Lil-Bevo: Explorations of Strategies for Training Language Models in More Humanlike Ways

Paper · arXiv 2310.17591 · Published October 26, 2023
Training and Fine-TuningNLP and Linguistics

We present Lil-Bevo, our submission to the BabyLM Challenge. We pretrained our masked language models with three ingredients: an initial pretraining with music data, training on shorter sequences before training on longer ones, and masking specific tokens to target some of the BLiMP subtasks. Overall, our baseline models performed above chance, but far below the performance levels of larger LLMs trained on more data. We found that training on short sequences performed better than training on longer sequences. Pretraining on music may help performance marginally, but, if so, the effect seems small. Our targeted Masked Language Modeling augmentation did not seem to improve model performance in general, but did seem to help on some of the specific BLiMP tasks that we were targeting (e.g., Negative Polarity Items). Training performant LLMs on small amounts of data is a difficult but potentially informative task. While some of our techniques showed some promise, more work is needed to explore whether they can improve performance more than the modest gains here. Our code and models are available online.1.

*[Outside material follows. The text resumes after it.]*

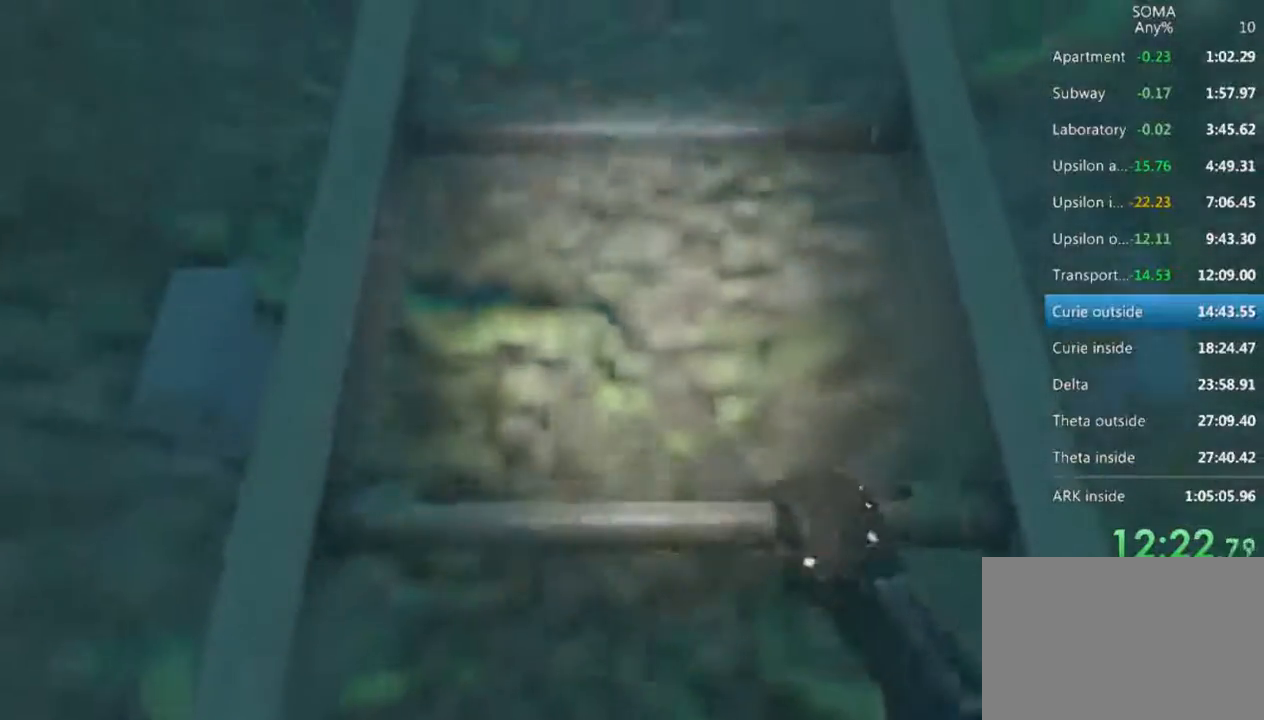
{"keys": ["shift", "w"], "mouse": [], "events": []}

Introduction. Large Language Models (LLMs) generate complex and largely grammatical strings and display impressive performance with structures traditionally thought to require abstract and hierarchical syntax (Linzen et al., 2016; Linzen and Baroni, 2021; Wilcox et al., 2022; Futrell and Levy, 2019). They have achieved human-like performance at a wide range of natural language tasks (Bubeck et al., 2023; Frank, 2023), particularly those having to do with linguistic form (Mahowald et al., 2023). This state of affairs has led to claims that such models should be taken seriously as cognitive models of human language (Piantadosi, 2023; Baroni, 2022; Frank, 2023), in line with claims from the neuroscience literature to “take mechanistic abstraction seriously” (Cao and Yamins, 2021). One reason that has been posited not to take LLMs seriously as cognitive models, though, is the immense amount of data they are trained on relative to what a human child is exposed to (Warstadt and Bowman, 2022; van Schijndel et al., 2019).

Discussion / Conclusion. Overall, we found that, for BabyLM’s, sequence length matters, music pretraining may help a little (but may be spurious), and targeted MLM training may help on specific tasks. These results are far from exhaustive, and we see a number of areas for future improvement using these methods. To fully understand the role of initial pretraining on music, one could construct a series of synthetically-generated music datasets, with varying degrees of complexity. Would pretraining on music that is more “language-like” (Lerdahl, 1996) in some sense improve performance on downstream tasks? Perhaps there is a principled way to interpolate between music and language, using the same kind of data format (MIDI). At one end of the spectrum one would have MAESTRO, and at the other end, text that has been encoded into MIDI events. Related to the use of varying sequence lengths, future work could consider improvements in data preprocessing and batching; in particular, knowing the beginning and ending of coherent chunks of text (e.g., dialogues or documents) could help improve the model.